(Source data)
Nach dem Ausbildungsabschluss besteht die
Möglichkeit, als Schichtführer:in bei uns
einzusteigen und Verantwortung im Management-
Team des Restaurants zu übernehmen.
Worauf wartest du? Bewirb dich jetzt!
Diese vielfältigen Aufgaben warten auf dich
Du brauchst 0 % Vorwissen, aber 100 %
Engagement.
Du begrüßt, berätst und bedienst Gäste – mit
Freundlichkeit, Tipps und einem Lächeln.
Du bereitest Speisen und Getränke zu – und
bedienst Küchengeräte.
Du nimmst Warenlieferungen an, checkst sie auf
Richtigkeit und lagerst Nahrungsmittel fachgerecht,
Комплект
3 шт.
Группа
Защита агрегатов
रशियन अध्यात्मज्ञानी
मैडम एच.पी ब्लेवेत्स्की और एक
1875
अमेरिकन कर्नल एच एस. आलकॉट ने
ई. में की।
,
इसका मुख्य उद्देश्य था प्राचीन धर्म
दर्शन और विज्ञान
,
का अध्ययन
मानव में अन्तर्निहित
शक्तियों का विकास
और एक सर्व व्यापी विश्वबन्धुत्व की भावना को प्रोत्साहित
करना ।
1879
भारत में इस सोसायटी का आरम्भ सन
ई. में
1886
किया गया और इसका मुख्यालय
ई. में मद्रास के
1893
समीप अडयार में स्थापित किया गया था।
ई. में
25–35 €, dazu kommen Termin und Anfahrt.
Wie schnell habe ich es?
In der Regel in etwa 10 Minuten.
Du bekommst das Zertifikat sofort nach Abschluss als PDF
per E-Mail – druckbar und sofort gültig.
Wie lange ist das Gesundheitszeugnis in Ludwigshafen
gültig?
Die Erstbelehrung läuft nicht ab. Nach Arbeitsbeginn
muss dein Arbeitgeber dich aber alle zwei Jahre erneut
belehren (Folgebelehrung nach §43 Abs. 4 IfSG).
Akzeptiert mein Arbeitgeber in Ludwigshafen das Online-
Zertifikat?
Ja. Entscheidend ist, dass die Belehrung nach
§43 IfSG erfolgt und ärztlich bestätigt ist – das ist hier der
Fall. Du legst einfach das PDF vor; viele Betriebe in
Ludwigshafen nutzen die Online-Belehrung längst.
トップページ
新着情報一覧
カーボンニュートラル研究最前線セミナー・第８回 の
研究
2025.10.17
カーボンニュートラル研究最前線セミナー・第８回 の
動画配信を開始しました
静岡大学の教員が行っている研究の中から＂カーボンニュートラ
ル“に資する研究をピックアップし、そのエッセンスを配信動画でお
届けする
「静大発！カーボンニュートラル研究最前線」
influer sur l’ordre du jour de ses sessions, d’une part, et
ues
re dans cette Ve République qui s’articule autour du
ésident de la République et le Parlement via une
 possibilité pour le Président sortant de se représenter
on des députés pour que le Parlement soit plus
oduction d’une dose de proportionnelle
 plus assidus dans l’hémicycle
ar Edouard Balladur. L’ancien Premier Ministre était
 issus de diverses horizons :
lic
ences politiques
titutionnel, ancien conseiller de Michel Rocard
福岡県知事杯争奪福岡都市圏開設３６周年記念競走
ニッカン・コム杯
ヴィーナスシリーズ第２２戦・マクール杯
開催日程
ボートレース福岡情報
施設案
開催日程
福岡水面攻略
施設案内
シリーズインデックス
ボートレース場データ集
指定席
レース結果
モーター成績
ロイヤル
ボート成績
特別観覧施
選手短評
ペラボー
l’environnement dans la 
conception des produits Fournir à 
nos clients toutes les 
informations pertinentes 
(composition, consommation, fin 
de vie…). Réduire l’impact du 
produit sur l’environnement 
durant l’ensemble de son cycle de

Task instructions ▸
In the entries above, which lines hold the string "Arbeitgeber"? Report all of them.

Exercise response ▸
muss dein Arbeitgeber dich aber alle zwei Jahre erneut
Akzeptiert mein Arbeitgeber in Ludwigshafen das Online-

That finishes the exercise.